■ **Problem to work on**:
Every line in the data below that holds "WhiteNoise" should be found and copied.

■ **Input data**:
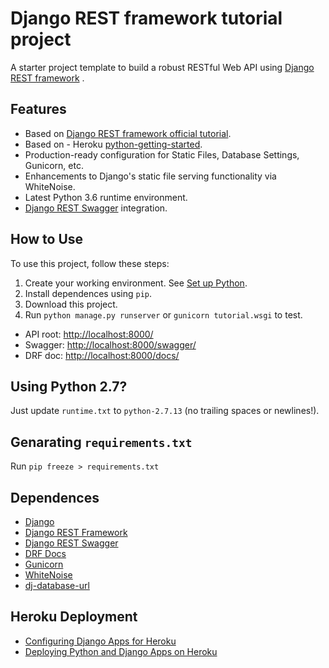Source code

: # Django REST framework tutorial project

A starter project template to build a robust RESTful Web API using [Django REST framework](http://www.django-rest-framework.org/) .

## Features

- Based on [Django REST framework official tutorial](http://www.django-rest-framework.org/tutorial/quickstart/).
- Based on - Heroku [python-getting-started](https://github.com/heroku/python-getting-started).
- Production-ready configuration for Static Files, Database Settings, Gunicorn, etc.
- Enhancements to Django's static file serving functionality via WhiteNoise.
- Latest Python 3.6 runtime environment. 
- [Django REST Swagger](https://django-rest-swagger.readthedocs.io/en/latest/) integration.

## How to Use

To use this project, follow these steps:

1. Create your working environment.  See [Set up Python](http://sourabhbajaj.com/mac-setup/Python/README.html).
2. Install dependences using `pip`.  
3. Download this project.
4. Run `python manage.py runserver` or `gunicorn tutorial.wsgi` to test.

- API root: [http://localhost:8000/](http://localhost:8000/) 
- Swagger: [http://localhost:8000/swagger/](http://localhost:8000/swagger/)
- DRF doc: [http://localhost:8000/docs/](http://localhost:8000/docs/)

## Using Python 2.7?

Just update `runtime.txt` to `python-2.7.13` (no trailing spaces or newlines!).

## Genarating `requirements.txt`

Run `pip freeze > requirements.txt`

## Dependences

- [Django](https://www.djangoproject.com/)
- [Django REST Framework](http://www.django-rest-framework.org/)
- [Django REST Swagger](https://django-rest-swagger.readthedocs.io/)
- [DRF Docs](http://drfdocs.com/)
- [Gunicorn](https://warehouse.python.org/project/gunicorn/)
- [WhiteNoise](https://warehouse.python.org/project/whitenoise/)
- [dj-database-url](https://warehouse.python.org/project/dj-database-url/)

## Heroku Deployment
- [Configuring Django Apps for Heroku](https://devcenter.heroku.com/articles/django-app-configuration)
- [Deploying Python and Django Apps on Heroku](https://devcenter.heroku.com/articles/deploying-python)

■ **Solution to the exercise**:
- Enhancements to Django's static file serving functionality via WhiteNoise.
- [WhiteNoise](https://warehouse.python.org/project/whitenoise/)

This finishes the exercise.